Harris regrets ‘unintended consequences’ of Calif. truancy law

Sen. Kamala Harris on Wednesday expressed “regret” over the “unintended consequences” of a 2011 California truancy law, which she supported as the state attorney general and which she said led to the criminalization of parents.

The presidential hopeful said in a clip posted by the podcast “Pod Save America” that it was “never the intention” that parents of children who missed too much school would be criminalized.

“My regret is that I have now heard stories that where, in some jurisdictions, DAs have criminalized the parents,” Harris said. “And I regret that that has happened and that, the thought that anything that I did could have led to that, because that certainly was not the intention, was never the intention. Never was the intention.”

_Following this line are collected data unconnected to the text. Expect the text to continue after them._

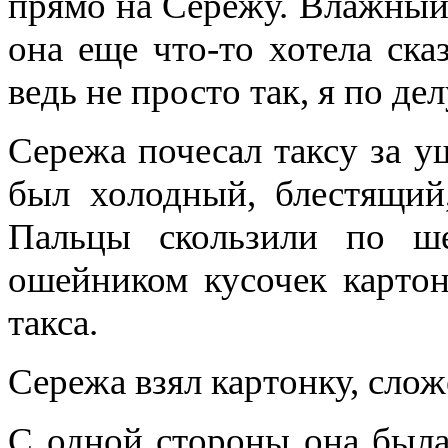
прямо на Сережу. Влажный 
она еще что-то хотела ска
ведь не просто так, я по д
Сережа почесал таксу за у
был холодный, блестящий,
Пальцы скользили по ш
ошейником кусочек картон
такса.
Сережа взял картонку, слож
С одной стороны она была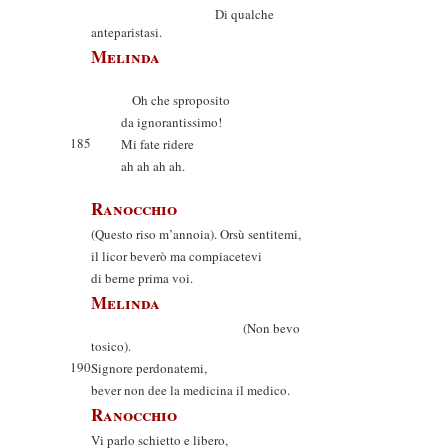
Di qualche
anteparistasi.
Melinda
Oh che sproposito
da ignorantissimo!
185
Mi fate ridere
ah ah ah ah.
Ranocchio
(Questo riso m’annoia). Orsù sentitemi,
il licor beverò ma compiacetevi
di berne prima voi.
Melinda
(Non bevo
tosico).
190
Signore perdonatemi,
bever non dee la medicina il medico.
Ranocchio
Vi parlo schietto e libero,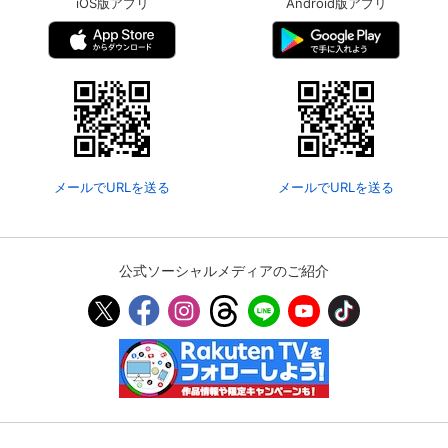
iOS版アプリ
Android版アプリ
メールでURLを送る
メールでURLを送る
公式ソーシャルメディアのご紹介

The section of the California law that went into effect Jan. 1, 2011, reads that parents could be subject to a fine of up to $2,000 or “imprisonment in a county jail not exceeding one year, or by both that fine and imprisonment.” The law applies to a parent or guardian of a student who is 6 years old or older who is in kindergarten or in first grade through eighth grade, “whose child is a chronic truant … who has failed to reasonably supervise and encourage the pupil’s school attendance, and who has been offered language accessible support services to address the pupil’s truancy.”

Harris said the criminalization of parents happened “in other jurisdictions, not under my watch ever. I had no control over that.” The senator added when she was district attorney of San Francisco, from 2004 to 2011, “we never sent a parent to jail.”

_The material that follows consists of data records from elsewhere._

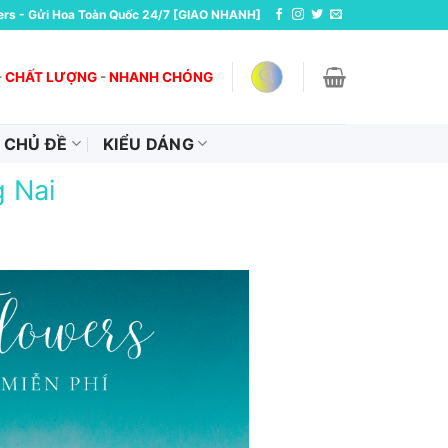
ers - Gửi Hoa Toàn Quốc 24/7 [GIAO NHANH]
-
CHẤT LƯỢNG
-
NHANH CHÓNG
CHỦ ĐỀ
KIỂU DÁNG
g Nai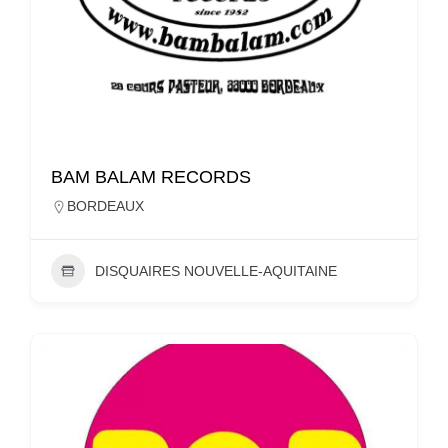
BAM BALAM RECORDS
BORDEAUX
DISQUAIRES NOUVELLE-AQUITAINE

The senator, who officially announced in January she is running for president, has come under scrutiny for her record as a prosecutor. She has previously rebutted some of the liberal criticism and argued during a CNN town hall in January that she has “been consistent my whole career.”

Harris said she would not support a similar truancy law if she becomes president.

The senator explained why she initially supported the California law.

“I took a look at and did an analysis of who our homicide victims were who were under the age of 25, and I learned that over 90% were high school dropouts,” she said.

She said she learned “that up to 40% of the chronically and habitually truant students were elementary school students, missing 50, 60, up to 80 days of a 180-day school year.”

Harris said she realized “the system was failing these kids.”

“I wanted to avoid a situation where those children end up being criminalized, some for their entire lifetime, because we failed them in the earliest stages,” she said.